## [Directions]
Starting with the line that contains "Which series has" and going on through the line that contains "Borrowings - revolving", rewrite the material with "largest" changed to "greatest" and everything else unchanged.

## [Input material]
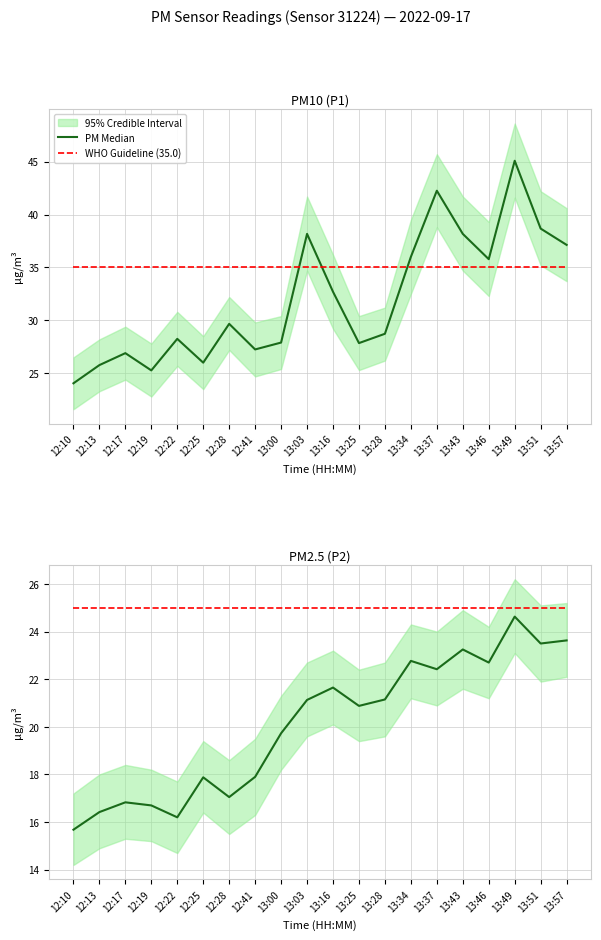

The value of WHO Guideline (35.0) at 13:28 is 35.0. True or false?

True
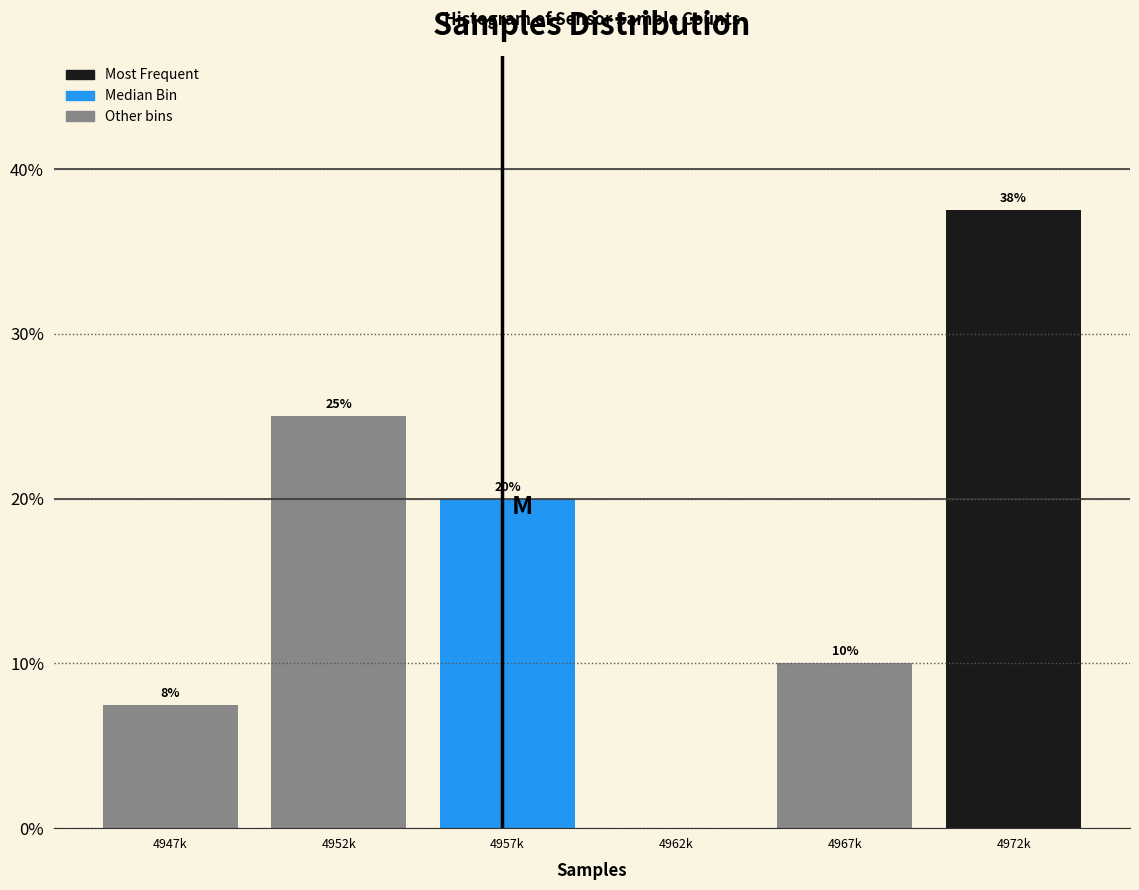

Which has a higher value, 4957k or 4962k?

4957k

--

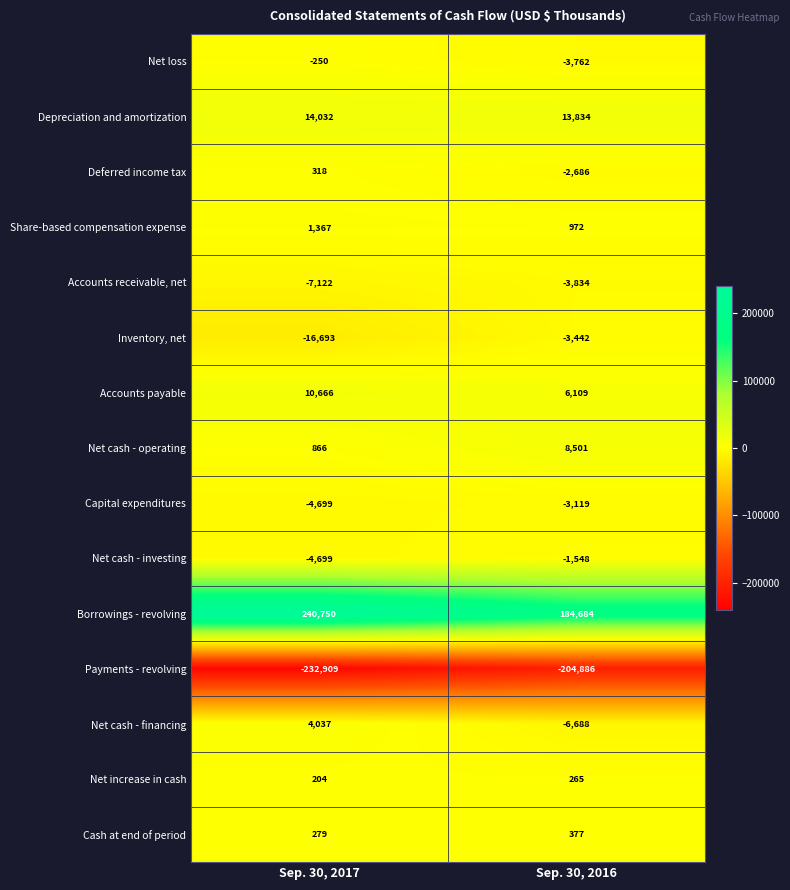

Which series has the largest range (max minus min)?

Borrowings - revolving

## [Answer for the task]
Which series has the greatest range (max minus min)?

Borrowings - revolving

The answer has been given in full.